[Collected data]
--

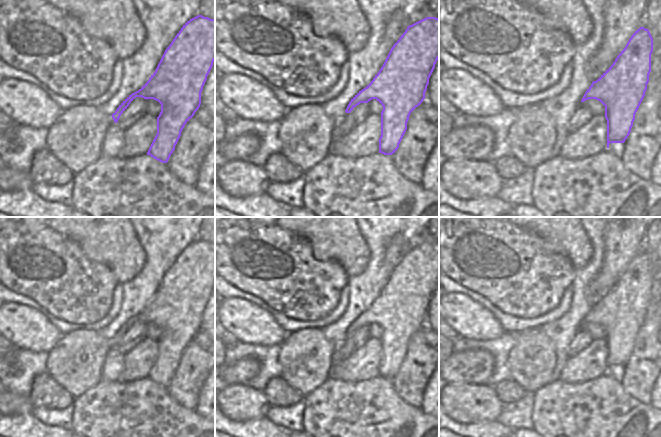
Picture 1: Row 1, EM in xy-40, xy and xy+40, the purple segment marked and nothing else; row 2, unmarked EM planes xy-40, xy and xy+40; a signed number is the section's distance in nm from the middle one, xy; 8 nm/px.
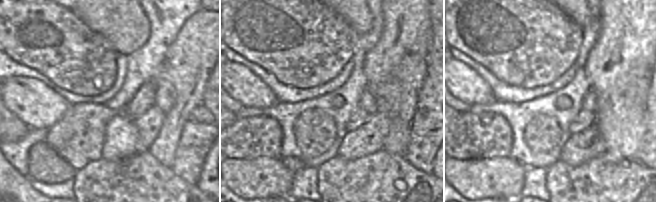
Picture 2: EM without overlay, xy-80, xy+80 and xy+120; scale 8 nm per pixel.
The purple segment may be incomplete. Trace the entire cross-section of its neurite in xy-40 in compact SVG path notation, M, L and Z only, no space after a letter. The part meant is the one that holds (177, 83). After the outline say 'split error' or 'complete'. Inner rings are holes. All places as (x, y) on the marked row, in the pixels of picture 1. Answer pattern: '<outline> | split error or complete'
M198 15L187 21L177 33L171 44L165 50L155 72L149 80L136 92L129 95L112 115L102 113L96 107L80 105L64 110L57 120L48 129L45 138L45 149L69 171L75 175L94 163L101 157L101 144L107 128L112 123L117 123L121 114L129 104L136 98L154 99L161 104L161 112L157 117L157 134L147 152L154 159L167 163L175 146L181 136L185 124L194 116L201 105L201 92L207 80L207 76L215 61L215 19Z | split error

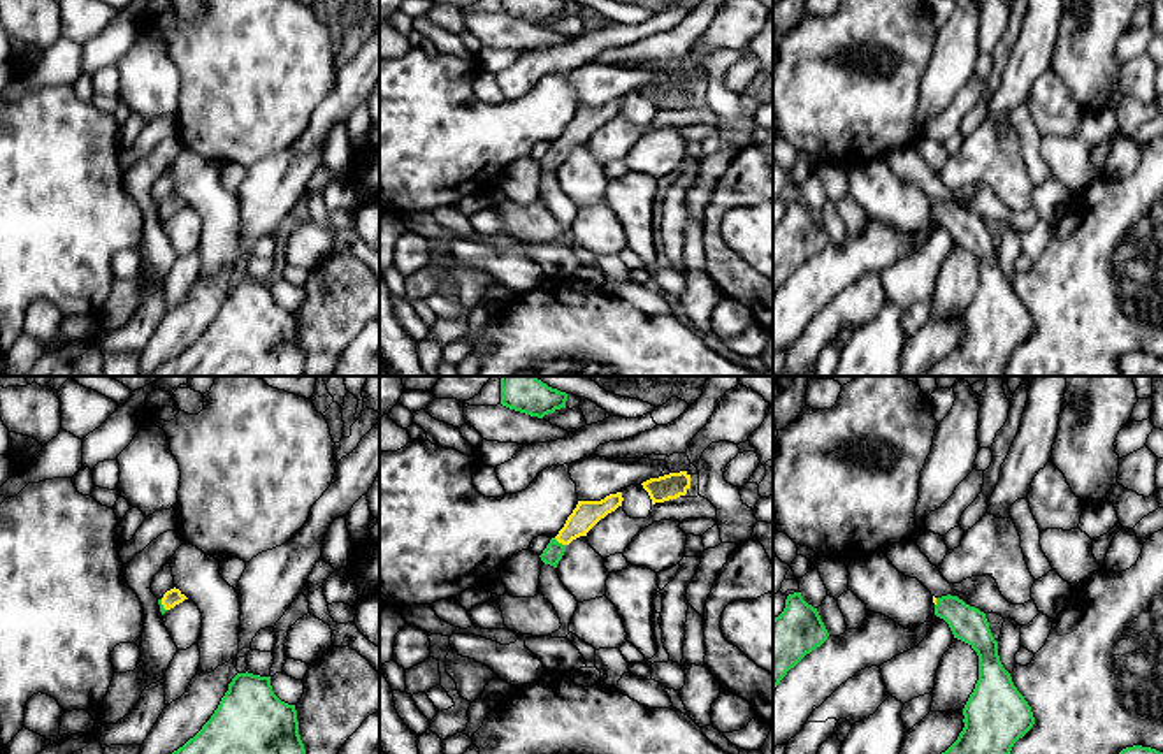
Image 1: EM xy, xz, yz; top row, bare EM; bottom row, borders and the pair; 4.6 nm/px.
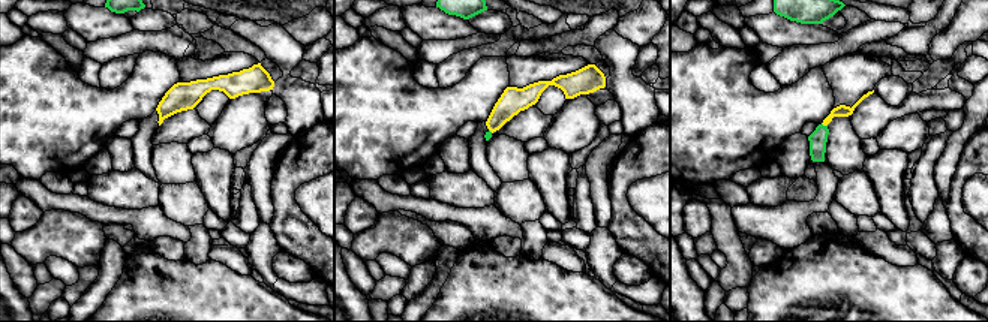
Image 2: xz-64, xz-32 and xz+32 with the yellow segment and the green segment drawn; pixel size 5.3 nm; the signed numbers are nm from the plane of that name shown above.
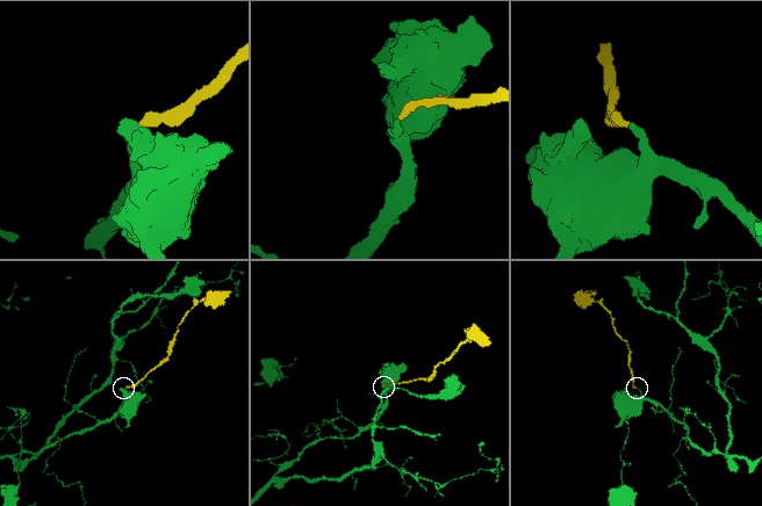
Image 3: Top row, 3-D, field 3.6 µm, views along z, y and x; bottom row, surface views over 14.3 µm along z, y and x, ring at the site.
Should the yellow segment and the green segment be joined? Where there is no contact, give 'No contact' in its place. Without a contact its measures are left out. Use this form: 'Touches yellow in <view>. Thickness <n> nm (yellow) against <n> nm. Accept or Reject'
Touches yellow in xz. Thickness 120 nm (yellow) against 90 nm. Accept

--

* [Instructions for the task] The answer is the records above, repeated exactly, with no picture in it.

* [Output of the task]
Picture 1: Row 1, EM in xy-40, xy and xy+40, the purple segment marked and nothing else; row 2, unmarked EM planes xy-40, xy and xy+40; a signed number is the section's distance in nm from the middle one, xy; 8 nm/px.
Picture 2: EM without overlay, xy-80, xy+80 and xy+120; scale 8 nm per pixel.
The purple segment may be incomplete. Trace the entire cross-section of its neurite in xy-40 in compact SVG path notation, M, L and Z only, no space after a letter. The part meant is the one that holds (177, 83). After the outline say 'split error' or 'complete'. Inner rings are holes. All places as (x, y) on the marked row, in the pixels of picture 1. Answer pattern: '<outline> | split error or complete'
M198 15L187 21L177 33L171 44L165 50L155 72L149 80L136 92L129 95L112 115L102 113L96 107L80 105L64 110L57 120L48 129L45 138L45 149L69 171L75 175L94 163L101 157L101 144L107 128L112 123L117 123L121 114L129 104L136 98L154 99L161 104L161 112L157 117L157 134L147 152L154 159L167 163L175 146L181 136L185 124L194 116L201 105L201 92L207 80L207 76L215 61L215 19Z | split error

Image 1: EM xy, xz, yz; top row, bare EM; bottom row, borders and the pair; 4.6 nm/px.
Image 2: xz-64, xz-32 and xz+32 with the yellow segment and the green segment drawn; pixel size 5.3 nm; the signed numbers are nm from the plane of that name shown above.
Image 3: Top row, 3-D, field 3.6 µm, views along z, y and x; bottom row, surface views over 14.3 µm along z, y and x, ring at the site.
Should the yellow segment and the green segment be joined? Where there is no contact, give 'No contact' in its place. Without a contact its measures are left out. Use this form: 'Touches yellow in <view>. Thickness <n> nm (yellow) against <n> nm. Accept or Reject'
Touches yellow in xz. Thickness 120 nm (yellow) against 90 nm. Accept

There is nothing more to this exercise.